**Work instruction**
Look below for the line with "(217, 313) = (589, 780): grey" and the line with "(497, 260) = (452, 249): keyboard"; repeat exactly those two lines and all lines between them, but no pictures.

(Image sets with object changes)
*-*-*
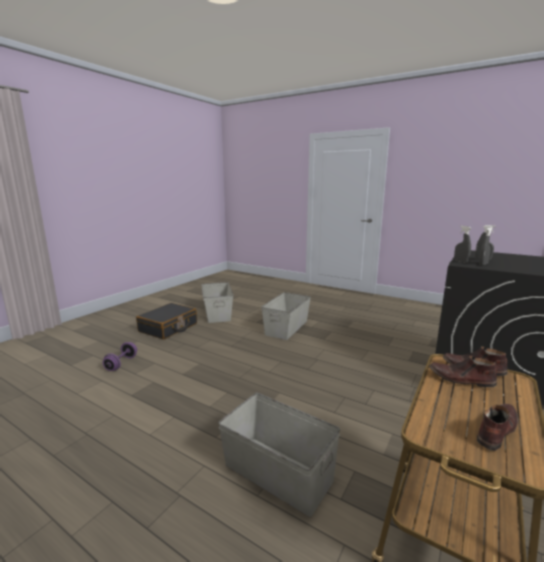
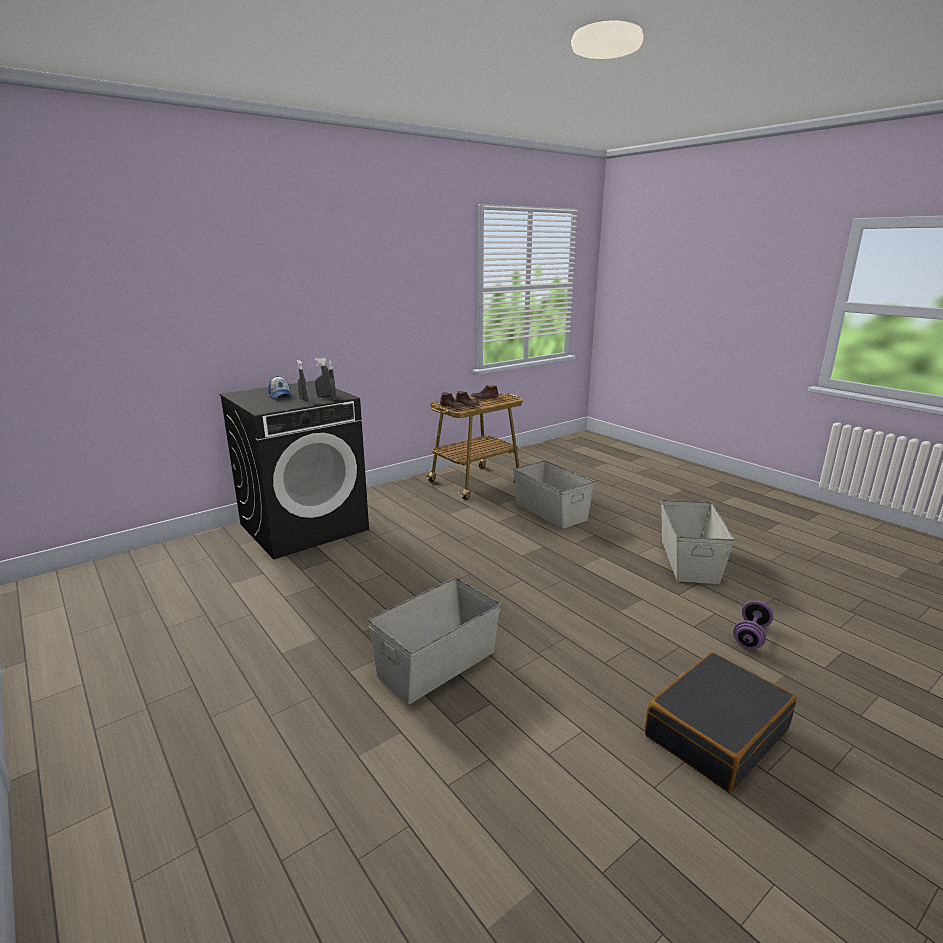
camera: 160 degrees left, 5 degrees up
(217, 313) = (589, 780): grey storage box -> grey storage box (689, 560)
(512, 260) = (280, 395): none -> cap

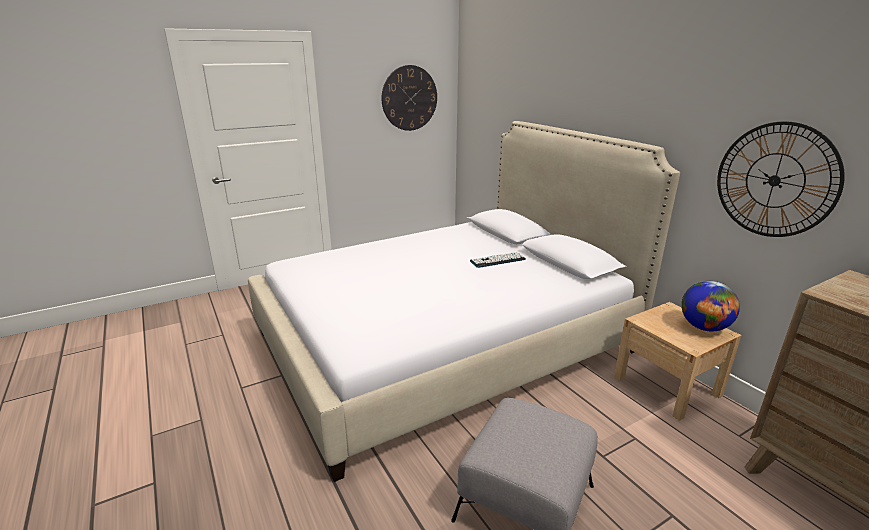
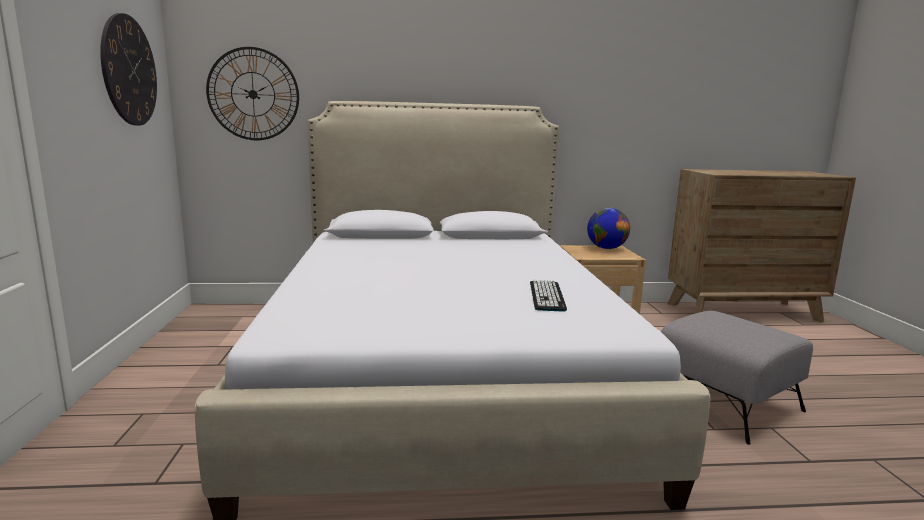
camera: 65 degrees left, 10 degrees down
(497, 260) = (452, 249): keyboard -> keyboard (547, 296)
(774, 180) = (623, 120): wall clock -> wall clock (253, 94)

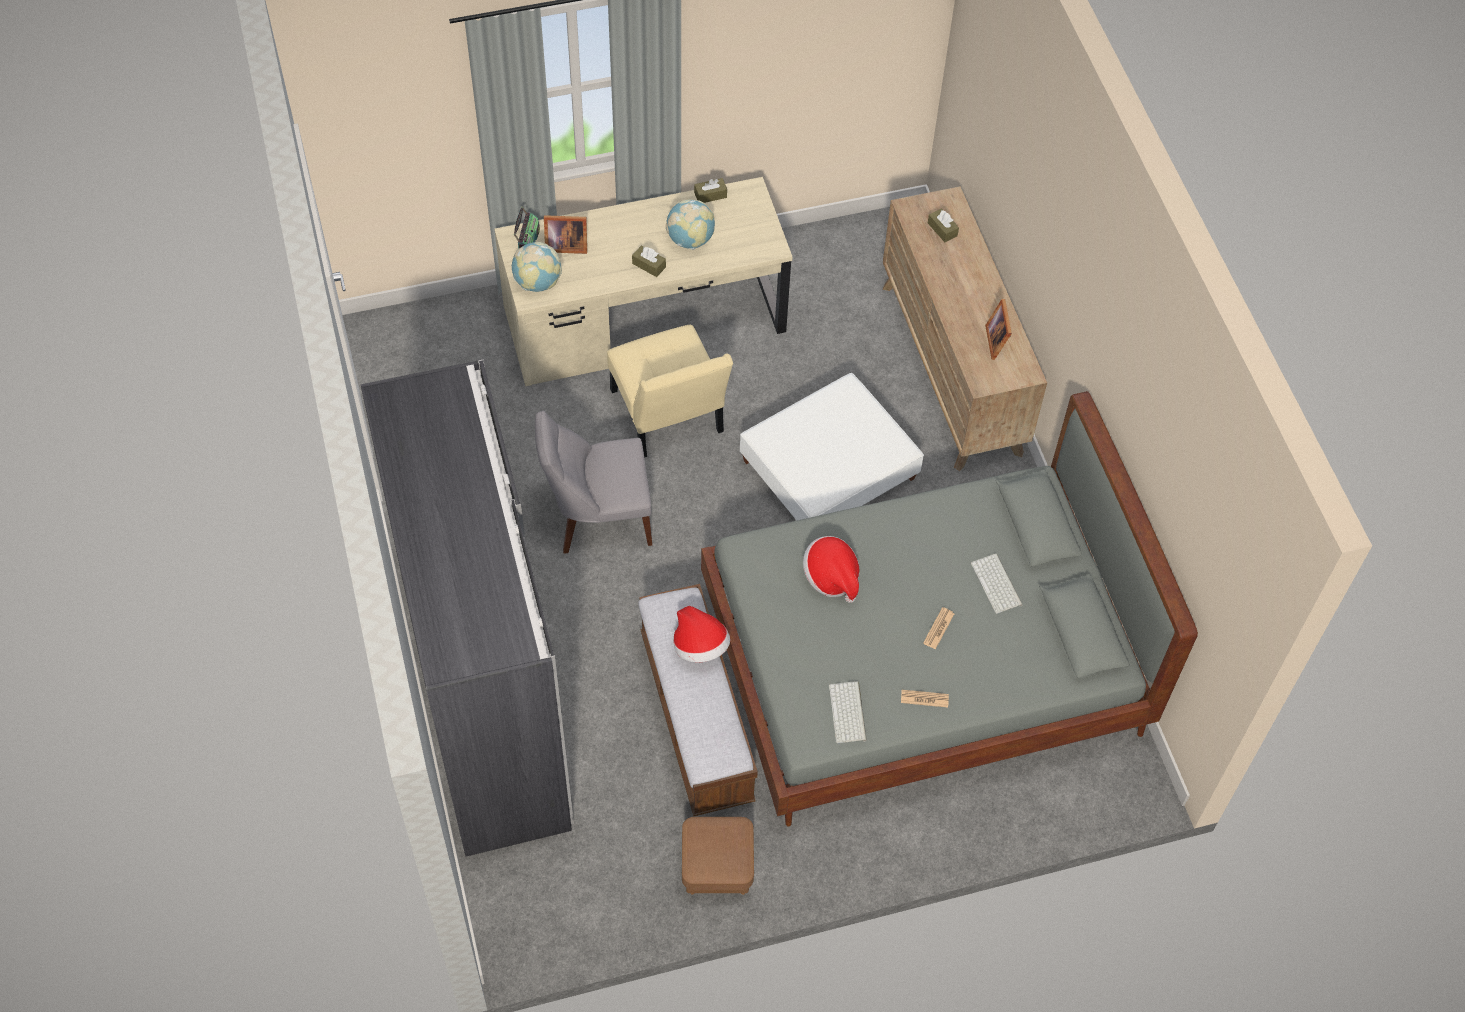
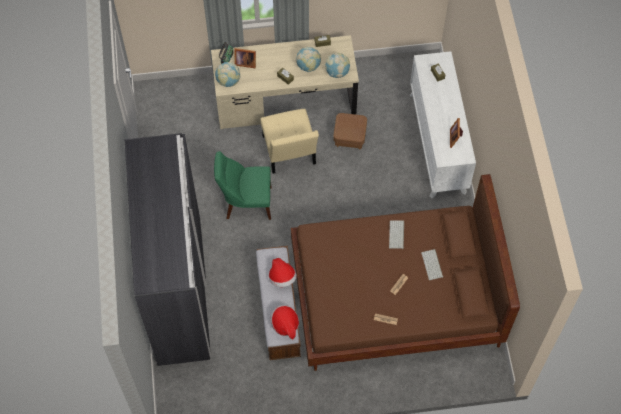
camera: 10 degrees right, 5 degrees up
(598, 519) = (246, 203): grey chair -> green chair
(717, 868) = (277, 386): brown ottoman -> brown ottoman (349, 137)
(748, 246) = (337, 72): none -> globe
(828, 470) = (365, 190): white ottoman -> none
(831, 577) = (350, 252): hat -> hat (285, 325)
(848, 713) = (347, 322): keyboard -> keyboard (397, 235)
(921, 665) = (395, 297): grey bed -> brown bed
(951, 369) = (438, 143): brown dresser -> white dresser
*-*-*
**Answer section**
(217, 313) = (589, 780): grey storage box -> grey storage box (689, 560)
(512, 260) = (280, 395): none -> cap

camera: 65 degrees left, 10 degrees down
(497, 260) = (452, 249): keyboard -> keyboard (547, 296)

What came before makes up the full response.